Rather, let’s call this a perspective column. Trying to get the important things — family, friends, faith — up where they belong in our value system and remembering not to sweat the small stuff, which is what most of us spend our precious days doing .
Or, said another way, we grind over the things that happened to us yesterday and fret over the things we fear may be coming tomorrow. Yet, there are two things we can’t control: Yesterday and tomorrow. In the meantime, we waste a day we can never get back.
I am still amazed and chagrined at the sleepless nights I spent worrying about some work-related issue that had occurred or that I assumed would occur — things I can’t even recall today. The time I devoted to the crises — real and imagined — at the office was time that I did not spend telling my family how important they were — and are — to me.
My excuse is that my career resulted in giving them a good measure of security. I suspect they will tell you today they would have swapped some of that security for a little more of my time and attention. The fact that my family loves me today is better than I deserve.
You may recall the story I told sometime back of young James Eunice, an 18-year-old senior at Valdosta High School who informed UGA football coach Mark Richt that he was going to walk on and make the Bulldog squad in the fall even though he was not being recruited. Whether he could have or would have made the team will never be known because James Eunice drowned a few months later while duck hunting.
At his funeral, two of the state’s most highly-recruited athletes at Valdosta — Jay Rome and Malcolm Mitchell — read a letter of condolence from Richt that ended with this: “Oh yeah, James made the team.” as the two young men pulled a Bulldog jersey out of a box with his name and number and presented it to his parents.

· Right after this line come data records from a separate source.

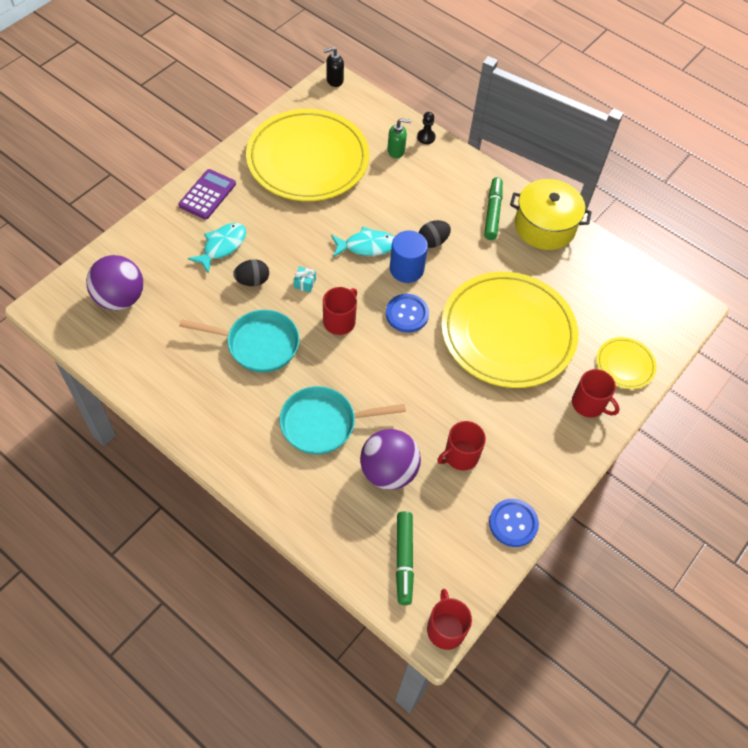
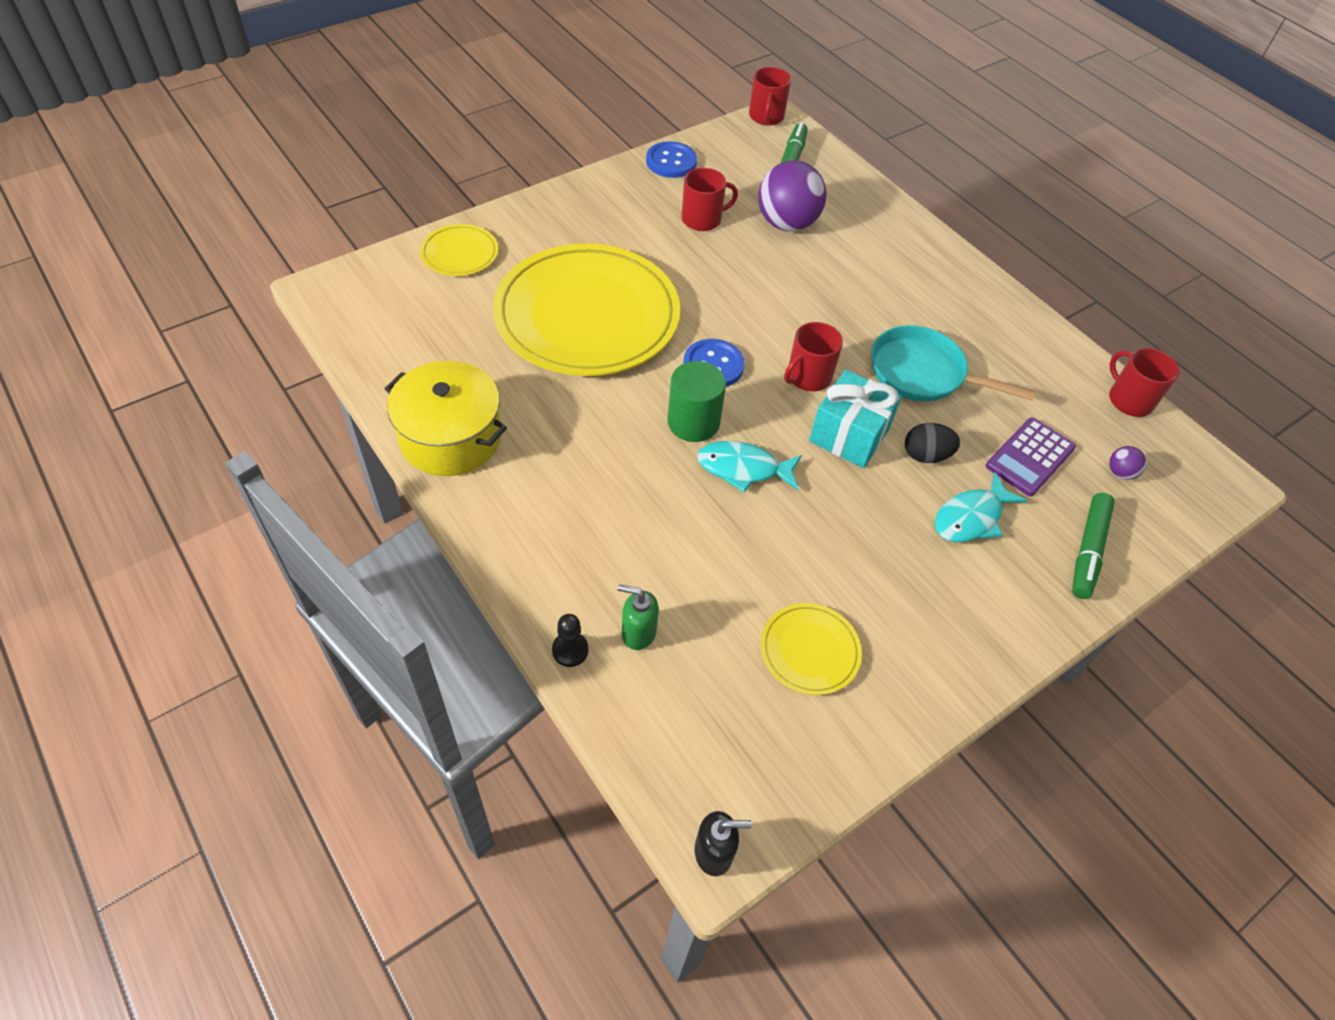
camera: 165 degrees left, 5 degrees down
purple ball [86,255,143,310] -> purple ball [1109,446,1146,480], size x0.42
purple calculator [178,169,236,220] -> purple calculator moved to [986,417,1076,497]
yellow plate [246,109,369,201] -> yellow plate [760,603,862,695], size x0.43
turquoise pan [280,386,406,454] -> none
turquoise gift [294,266,316,292] -> turquoise gift [809,370,902,468], size x2.36
blue cylinder [390,230,428,283] -> green cylinder [667,361,726,442]
black egg [419,220,451,248] -> none
green marker [484,177,503,240] -> green marker moved to [1072,493,1115,599]
red mug [572,369,620,418] -> red mug moved to [1109,348,1179,417]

There is more to the story. Much more. Less than a year before James Eunice died, he lost a good friend in an automobile accident. This is what he wrote on his Facebook page following his friend’s death. He entitled it: “The Clock is Ticking” and it goes in part like this:
Take time to love someone. Today. Tomorrow. For the rest of your life. Because when that unexpected day comes that they pass on, you’ll be left wondering what you could’ve done better. How could you have made them feel more welcome and show that you do care for them? Don’t wait until it is too late like I did.” Excellent advice from a young man who left us much too early.
Whatever you may be doing this Thanksgiving Week, take time to get things in perspective. The clock is ticking. Let people know you love them and not have to wonder later what you could have done better. And, oh yeah, don’t sweat the small stuff.
As for me, I will be attending the Third Annual Cameron and Pa Birthday gala this Thanksgiving. It is a very exclusive, invitation-only affair that will culminate with the Lighting of the Great Cupcake Candles. Cameron (named for his great-grandmother’s Scottish clan) was born two days before my birthday.
His mother had promised to deliver him on Nov. 24 as a birthday present until one too many labor pains kicked in and she decided that as much as she loves me, there is a limit to her devotion. Labor pains can do that, I am told.
Celebrating my birthday with my great-grandson will hopefully become a family tradition. I look forward to singing Happy Birthday and blowing out candles on the cupcakes and dazzling him with my magic tricks (like pulling a stick of gum from behind his ear which gets a lot of eye-roll from the next-of-kin since it is the only magic trick I know.)
Most of all, the day will serve to remind me of all I have for which to be thankful and to keep it all in perspective.
I just wish I had learned this a few years earlier.